SELECT DISTINCT key,score,note FROM test; 

And than sort resultby adding following code:

然后通过添加以下代码对结果进行排序：

.sort({score : 1}) // 1 = asc, -1 = desc

Total result will be like this:

总结果将是这样的：

 db.test.distinct({"key":true,"score":true,"note":true}).sort({score : 1}); 

You can use the aggregation framework to group by the element you want to be distinct (group makes it distinct). So if you wish to sort on score then get distinct keys you could do the following - sort by score, group by key and add score as arrays of elements (already sorted):

您可以使用聚合框架按要区分的元素进行分组（组使其区分）。

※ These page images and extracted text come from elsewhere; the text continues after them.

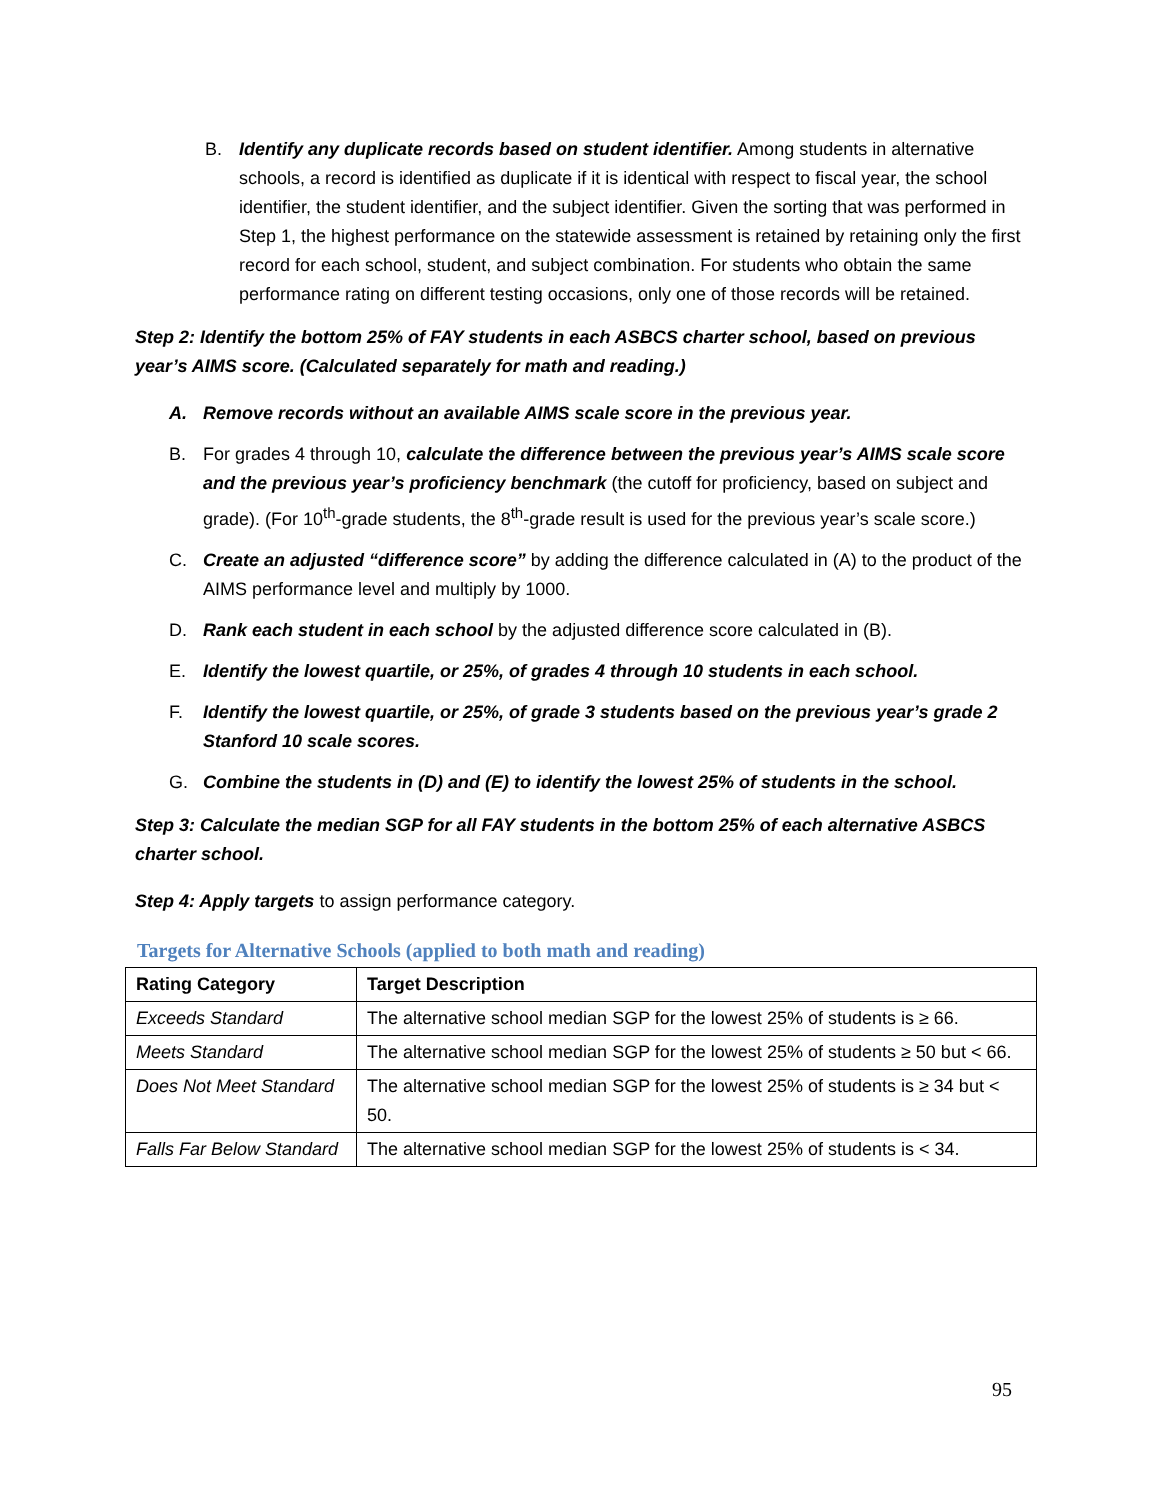B. Identify any duplicate records based on student identifier. Among students in alternative schools, a record is identified as duplicate if it is identical with respect to fiscal year, the school identifier, the student identifier, and the subject identifier. Given the sorting that was performed in Step 1, the highest performance on the statewide assessment is retained by retaining only the first record for each school, student, and subject combination. For students who obtain the same performance rating on different testing occasions, only one of those records will be retained.
Step 2: Identify the bottom 25% of FAY students in each ASBCS charter school, based on previous year’s AIMS score. (Calculated separately for math and reading.)
A. Remove records without an available AIMS scale score in the previous year.
B. For grades 4 through 10, calculate the difference between the previous year’s AIMS scale score and the previous year’s proficiency benchmark (the cutoff for proficiency, based on subject and grade). (For 10<sup>th</sup>-grade students, the 8<sup>th</sup>-grade result is used for the previous year’s scale score.)
C. Create an adjusted “difference score” by adding the difference calculated in (A) to the product of the AIMS performance level and multiply by 1000.
D. Rank each student in each school by the adjusted difference score calculated in (B).
E. Identify the lowest quartile, or 25%, of grades 4 through 10 students in each school.
F. Identify the lowest quartile, or 25%, of grade 3 students based on the previous year’s grade 2 Stanford 10 scale scores.
G. Combine the students in (D) and (E) to identify the lowest 25% of students in the school.
Step 3: Calculate the median SGP for all FAY students in the bottom 25% of each alternative ASBCS charter school.
Step 4: Apply targets to assign performance category.
Targets for Alternative Schools (applied to both math and reading)
| Rating Category | Target Description |
| --- | --- |
| Exceeds Standard | The alternative school median SGP for the lowest 25% of students is ≥ 66. |
| Meets Standard | The alternative school median SGP for the lowest 25% of students ≥ 50 but < 66. |
| Does Not Meet Standard | The alternative school median SGP for the lowest 25% of students is ≥ 34 but < 50. |
| Falls Far Below Standard | The alternative school median SGP for the lowest 25% of students is < 34. |
95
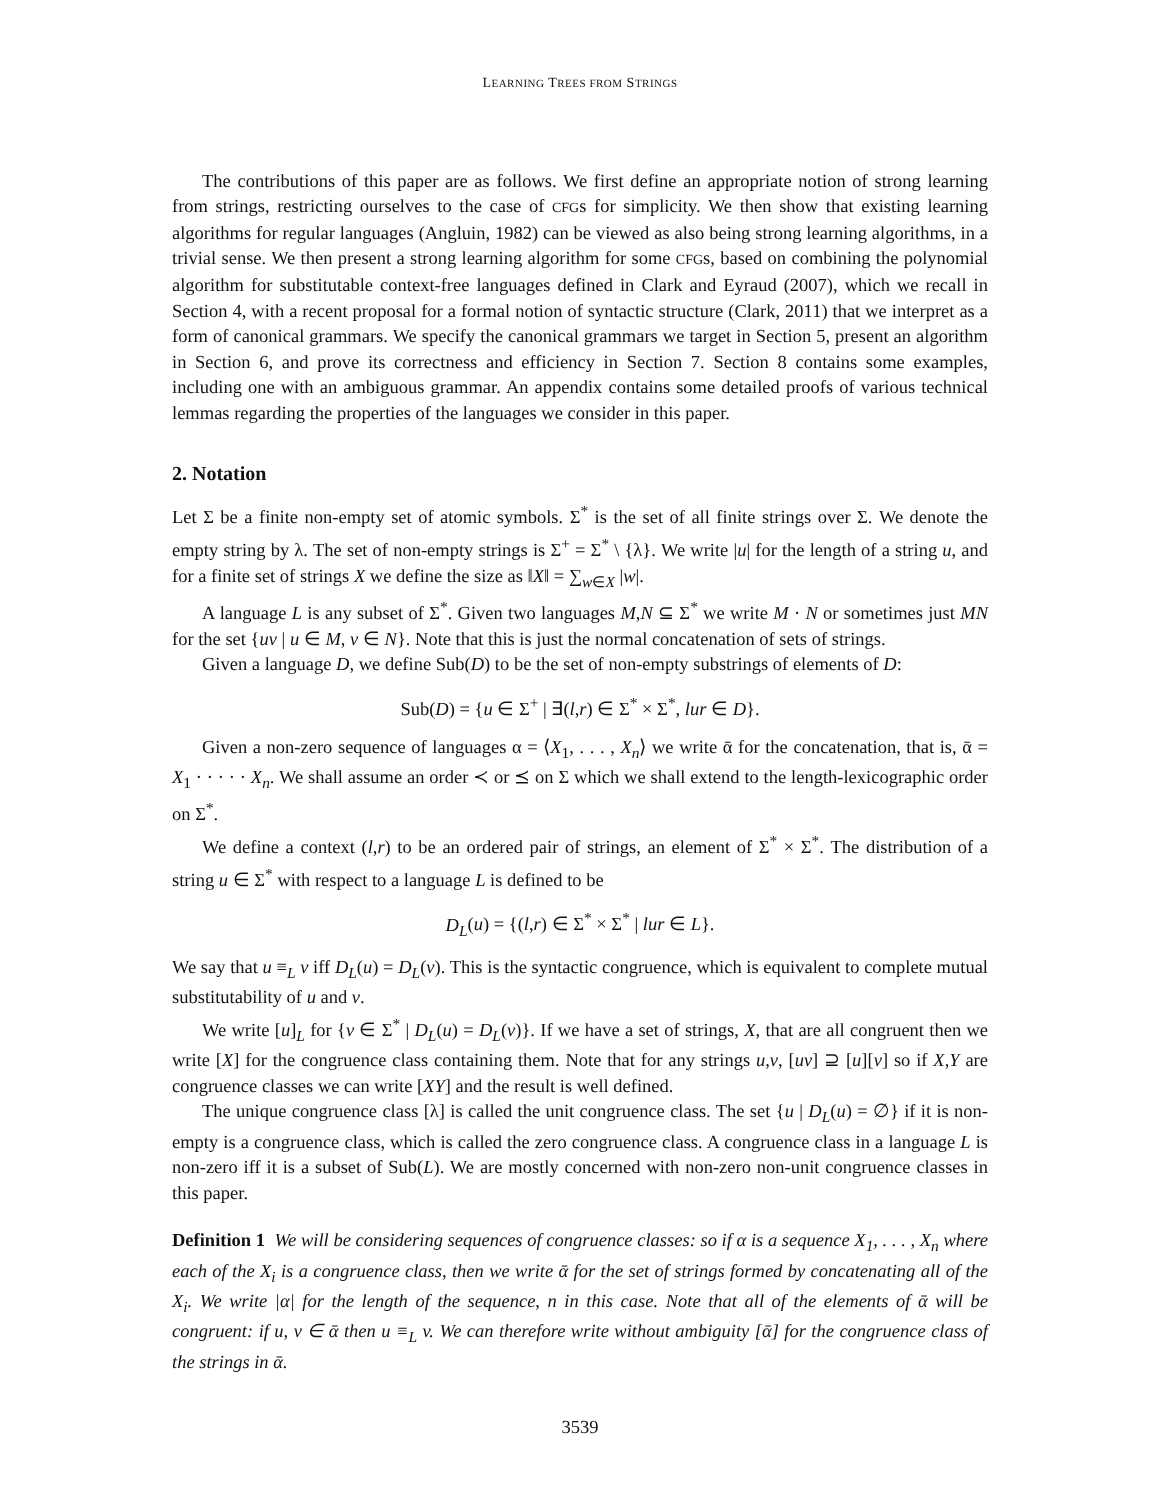LEARNING TREES FROM STRINGS
The contributions of this paper are as follows. We first define an appropriate notion of strong learning from strings, restricting ourselves to the case of CFGs for simplicity. We then show that existing learning algorithms for regular languages (Angluin, 1982) can be viewed as also being strong learning algorithms, in a trivial sense. We then present a strong learning algorithm for some CFGs, based on combining the polynomial algorithm for substitutable context-free languages defined in Clark and Eyraud (2007), which we recall in Section 4, with a recent proposal for a formal notion of syntactic structure (Clark, 2011) that we interpret as a form of canonical grammars. We specify the canonical grammars we target in Section 5, present an algorithm in Section 6, and prove its correctness and efficiency in Section 7. Section 8 contains some examples, including one with an ambiguous grammar. An appendix contains some detailed proofs of various technical lemmas regarding the properties of the languages we consider in this paper.
2. Notation
Let Σ be a finite non-empty set of atomic symbols. Σ<sup>*</sup> is the set of all finite strings over Σ. We denote the empty string by λ. The set of non-empty strings is Σ<sup>+</sup> = Σ<sup>*</sup> \ {λ}. We write |u| for the length of a string u, and for a finite set of strings X we define the size as ‖X‖ = ∑<sub>w∈X</sub> |w|.
A language L is any subset of Σ<sup>*</sup>. Given two languages M,N ⊆ Σ<sup>*</sup> we write M · N or sometimes just MN for the set {uv | u ∈ M, v ∈ N}. Note that this is just the normal concatenation of sets of strings.
Given a language D, we define Sub(D) to be the set of non-empty substrings of elements of D:
Sub(D) = {u ∈ Σ<sup>+</sup> | ∃(l,r) ∈ Σ<sup>*</sup> × Σ<sup>*</sup>, lur ∈ D}.
Given a non-zero sequence of languages α = ⟨X<sub>1</sub>, . . . , X<sub>n</sub>⟩ we write ᾱ for the concatenation, that is, ᾱ = X<sub>1</sub> · · · · · X<sub>n</sub>. We shall assume an order ≺ or ⪯ on Σ which we shall extend to the length-lexicographic order on Σ<sup>*</sup>.
We define a context (l,r) to be an ordered pair of strings, an element of Σ<sup>*</sup> × Σ<sup>*</sup>. The distribution of a string u ∈ Σ<sup>*</sup> with respect to a language L is defined to be
D<sub>L</sub>(u) = {(l,r) ∈ Σ<sup>*</sup> × Σ<sup>*</sup> | lur ∈ L}.
We say that u ≡<sub>L</sub> v iff D<sub>L</sub>(u) = D<sub>L</sub>(v). This is the syntactic congruence, which is equivalent to complete mutual substitutability of u and v.
We write [u]<sub>L</sub> for {v ∈ Σ<sup>*</sup> | D<sub>L</sub>(u) = D<sub>L</sub>(v)}. If we have a set of strings, X, that are all congruent then we write [X] for the congruence class containing them. Note that for any strings u,v, [uv] ⊇ [u][v] so if X,Y are congruence classes we can write [XY] and the result is well defined.
The unique congruence class [λ] is called the unit congruence class. The set {u | D<sub>L</sub>(u) = ∅} if it is non-empty is a congruence class, which is called the zero congruence class. A congruence class in a language L is non-zero iff it is a subset of Sub(L). We are mostly concerned with non-zero non-unit congruence classes in this paper.
Definition 1 We will be considering sequences of congruence classes: so if α is a sequence X<sub>1</sub>, . . . , X<sub>n</sub> where each of the X<sub>i</sub> is a congruence class, then we write ᾱ for the set of strings formed by concatenating all of the X<sub>i</sub>. We write |α| for the length of the sequence, n in this case. Note that all of the elements of ᾱ will be congruent: if u, v ∈ ᾱ then u ≡<sub>L</sub> v. We can therefore write without ambiguity [ᾱ] for the congruence class of the strings in ᾱ.
3539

因此，如果您希望按分数排序然后获得不同的键，您可以执行以下操作 - 按分数排序、按键分组并将分数添加为元素数组（已排序）：

db.test.aggregate([
    { $sort : { score : -1 } },
    { $group : {_id : "$key", scores : { $push : "$score" } } }
])

This will result in distinct keys along with an array of scores which are those scores contained in the documents with duplicate keys. I'm not sure this is exactly what you're looking for and I know this is an old question but I thought this might help out someone else looking at it in the future - as an alternative way of doing this.

这将导致不同的键以及一组分数，这些分数是包含在具有重复键的文档中的分数。我不确定这正是你要找的，我知道这是一个老问题，但我认为这可能会帮助其他人在未来看到它 - 作为这样做的另一种方式。